Dark Need (House of Sin 3)
He closes his eyes and sighs again, pulling me closer into his embrace. “Sleep.”
Sleep? But we’ve finally started talking, and there’s so much I still have to say, so much I still want to ask.
“But I haven’t even asked you about your past yet,” I say.
He grumbles, “You don’t want to know. Trust me.”
“Yes, I do,” I say.
“No, you don’t,” he growls back. “Now sleep.”
I sigh out loud. “Fine.”
He smiles against my forehead and presses another kiss. “I will tell you another time … Kitten.”
I didn’t mean to purr against his chest, but I can’t stop my body’s reactions to his words. Every time he touches me, I want more; every time he inches closer, he steals my breath away; and when he kisses me, I die a little inside.
As I close my eyes, I make a wish …
That when I go to sleep, we can stay here forever … and that I don’t have to regret the beauty falling for the beast.
When I open my eyes, everything around me ceases to exist. What’s left of the hut is replaced by violent red streaks of blood. Clothes are scattered all around me, and in the distance, behind the door, I hear the calls of men.
I hesitate to step out of my bed but still tread toward the light shining behind the door. I don’t know what pushes me to open it, but when I do, my heart stops, and my knees almost cave in on me.
Fifty men and women are dancing away … naked … while some are fucked in the middle of the rooftop. And I’m left scrambling for air, wishing I understood why. But before I can ask, someone jumps toward me, grabs my hand, and drags me into the crowd.
Straight toward the middle.
While my clothes are ripped off my body.
And my lungs refuse to expel the air needed to scream.
Let me out. Let me go.
I’m crying, but no tears fall down my cheeks.
All I can do is pray for mercy and hope they hear.
But when I blink, all of it vanishes, and I drag much-needed oxygen into my lungs. I’m back in the cabin, back in the bed with Soren resting right beside me. My bed is soaked and the sheets clammy, so it must’ve been a nightmare.
But I can’t shake this dread filling my bones as I look at Soren and how peacefully he seems to sleep compared to me. Every time I close my eyes, I risk dreaming about that place again.
The cult.
The Holy Land where they forced me to do their bidding.

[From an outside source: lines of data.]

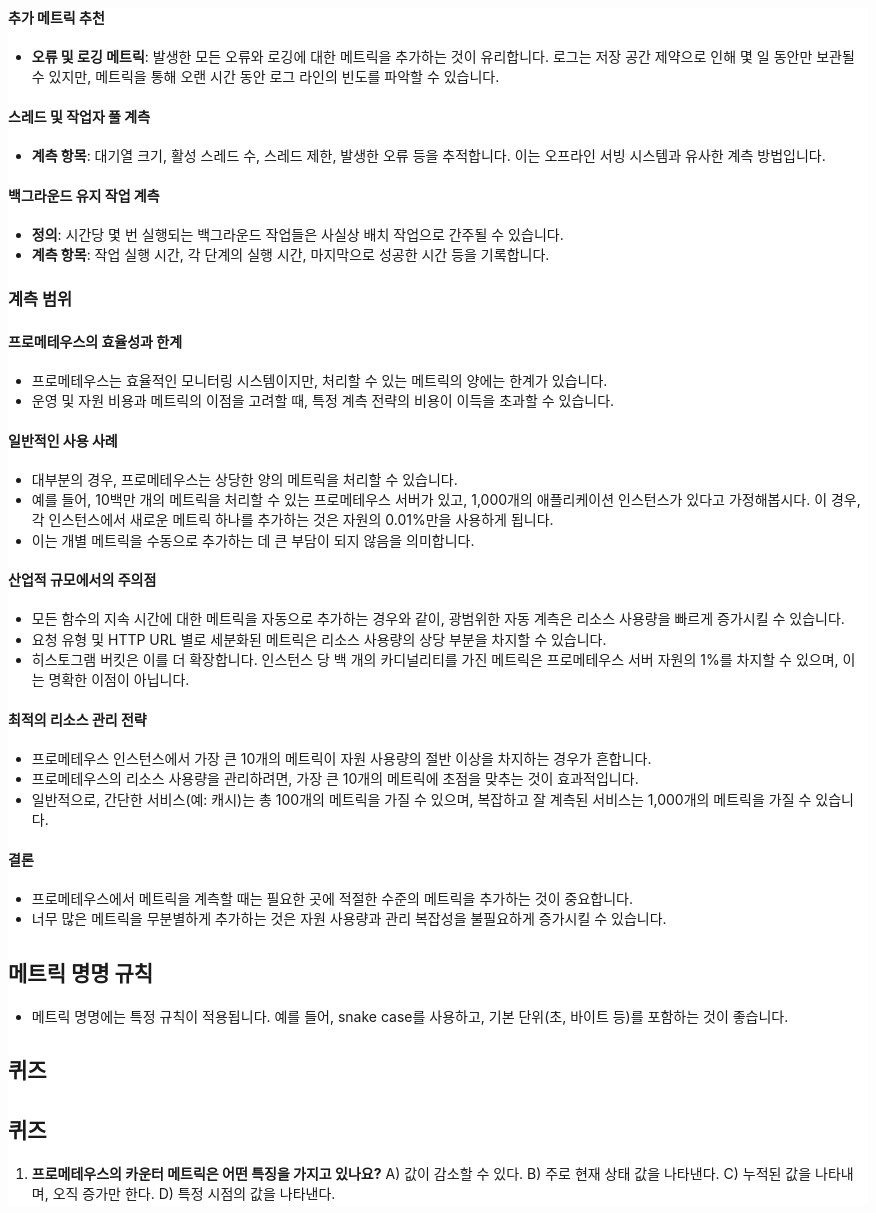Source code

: #### 추가 메트릭 추천
- **오류 및 로깅 메트릭**: 발생한 모든 오류와 로깅에 대한 메트릭을 추가하는 것이 유리합니다. 로그는 저장 공간 제약으로 인해 몇 일 동안만 보관될 수 있지만, 메트릭을 통해 오랜 시간 동안 로그 라인의 빈도를 파악할 수 있습니다.

#### 스레드 및 작업자 풀 계측
- **계측 항목**: 대기열 크기, 활성 스레드 수, 스레드 제한, 발생한 오류 등을 추적합니다. 이는 오프라인 서빙 시스템과 유사한 계측 방법입니다.

#### 백그라운드 유지 작업 계측
- **정의**: 시간당 몇 번 실행되는 백그라운드 작업들은 사실상 배치 작업으로 간주될 수 있습니다.
- **계측 항목**: 작업 실행 시간, 각 단계의 실행 시간, 마지막으로 성공한 시간 등을 기록합니다.


### 계측 범위

#### 프로메테우스의 효율성과 한계
- 프로메테우스는 효율적인 모니터링 시스템이지만, 처리할 수 있는 메트릭의 양에는 한계가 있습니다.
- 운영 및 자원 비용과 메트릭의 이점을 고려할 때, 특정 계측 전략의 비용이 이득을 초과할 수 있습니다.

#### 일반적인 사용 사례
- 대부분의 경우, 프로메테우스는 상당한 양의 메트릭을 처리할 수 있습니다.
- 예를 들어, 10백만 개의 메트릭을 처리할 수 있는 프로메테우스 서버가 있고, 1,000개의 애플리케이션 인스턴스가 있다고 가정해봅시다. 이 경우, 각 인스턴스에서 새로운 메트릭 하나를 추가하는 것은 자원의 0.01%만을 사용하게 됩니다.
- 이는 개별 메트릭을 수동으로 추가하는 데 큰 부담이 되지 않음을 의미합니다.

#### 산업적 규모에서의 주의점
- 모든 함수의 지속 시간에 대한 메트릭을 자동으로 추가하는 경우와 같이, 광범위한 자동 계측은 리소스 사용량을 빠르게 증가시킬 수 있습니다.
- 요청 유형 및 HTTP URL 별로 세분화된 메트릭은 리소스 사용량의 상당 부분을 차지할 수 있습니다.
- 히스토그램 버킷은 이를 더 확장합니다. 인스턴스 당 백 개의 카디널리티를 가진 메트릭은 프로메테우스 서버 자원의 1%를 차지할 수 있으며, 이는 명확한 이점이 아닙니다.

#### 최적의 리소스 관리 전략
- 프로메테우스 인스턴스에서 가장 큰 10개의 메트릭이 자원 사용량의 절반 이상을 차지하는 경우가 흔합니다.
- 프로메테우스의 리소스 사용량을 관리하려면, 가장 큰 10개의 메트릭에 초점을 맞추는 것이 효과적입니다.
- 일반적으로, 간단한 서비스(예: 캐시)는 총 100개의 메트릭을 가질 수 있으며, 복잡하고 잘 계측된 서비스는 1,000개의 메트릭을 가질 수 있습니다.

#### 결론
- 프로메테우스에서 메트릭을 계측할 때는 필요한 곳에 적절한 수준의 메트릭을 추가하는 것이 중요합니다.
- 너무 많은 메트릭을 무분별하게 추가하는 것은 자원 사용량과 관리 복잡성을 불필요하게 증가시킬 수 있습니다.

## 메트릭 명명 규칙

- 메트릭 명명에는 특정 규칙이 적용됩니다. 예를 들어, snake case를 사용하고, 기본 단위(초, 바이트 등)를 포함하는 것이 좋습니다.

## 퀴즈

## 퀴즈

1. **프로메테우스의 카운터 메트릭은 어떤 특징을 가지고 있나요?**
   A) 값이 감소할 수 있다.
   B) 주로 현재 상태 값을 나타낸다.
   C) 누적된 값을 나타내며, 오직 증가만 한다.
   D) 특정 시점의 값을 나타낸다.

To sleep, dress, eat, and speak however they wanted.
They even wanted to marry me off.
I shiver in place and throw the blanket off. I’m sick to my stomach, so I close my eyes and suck in a few more breaths, trying to rid myself of this poison, but it’s hard.
All I can think of are the conversations I had with Soren and how interested he was in learning about that cult. He never asked me before, and when I tried to tell him, he wasn’t interested. Yet suddenly, he wants to know more. Why?
My body goes from hot to cold in the span of a single second as it begins to dawn on me.
What if …?
My head begins to spin.
No, no, he can’t really be thinking of taking me back there?
My eyes widen.
That was his plan.
That’s why he didn’t want to tell me.
In complete panic, I shoot up from the bed and back away from him. Not because I’m terrified of him … but because I’m terrified of the implications when I stay when he takes me back to the only place I swore I would never return to.
My skin begins to crawl as I pick up my clothes and put them on in a hurry. I go out into the main area and grab whatever I can from the cabinets to fill the bag with necessary supplies. It’s not much, but it’ll have to do.
When I pass the door to the bedroom again, I pause and peek inside. Soren’s still there, happily snoring away as if there isn’t a thing in the world that could harm him. But there is something that can.
I swallow.
I’m about to do the one thing I promised not to do.
“I’m sorry,” I whisper, not having the heart to tell him out loud.
I hate to know what he might be thinking when he discovers I’m gone, how he might despise me for leaving him without even saying goodbye, but I cannot risk him waking up.
So I grab the door handle and push open the door while blowing him a final kiss, hoping he might dream of me.
“Goodbye.”
Chapter 34
Soren
I wake up to a cold draft entering the room. I don’t know what time it is or how long I’ve been asleep, but I didn’t plan on going down. It just happened. But the cold is what shakes me up and makes me shiver, so I reach for the blanket and pull it up closer, searching for a warm body to hug with my other hand.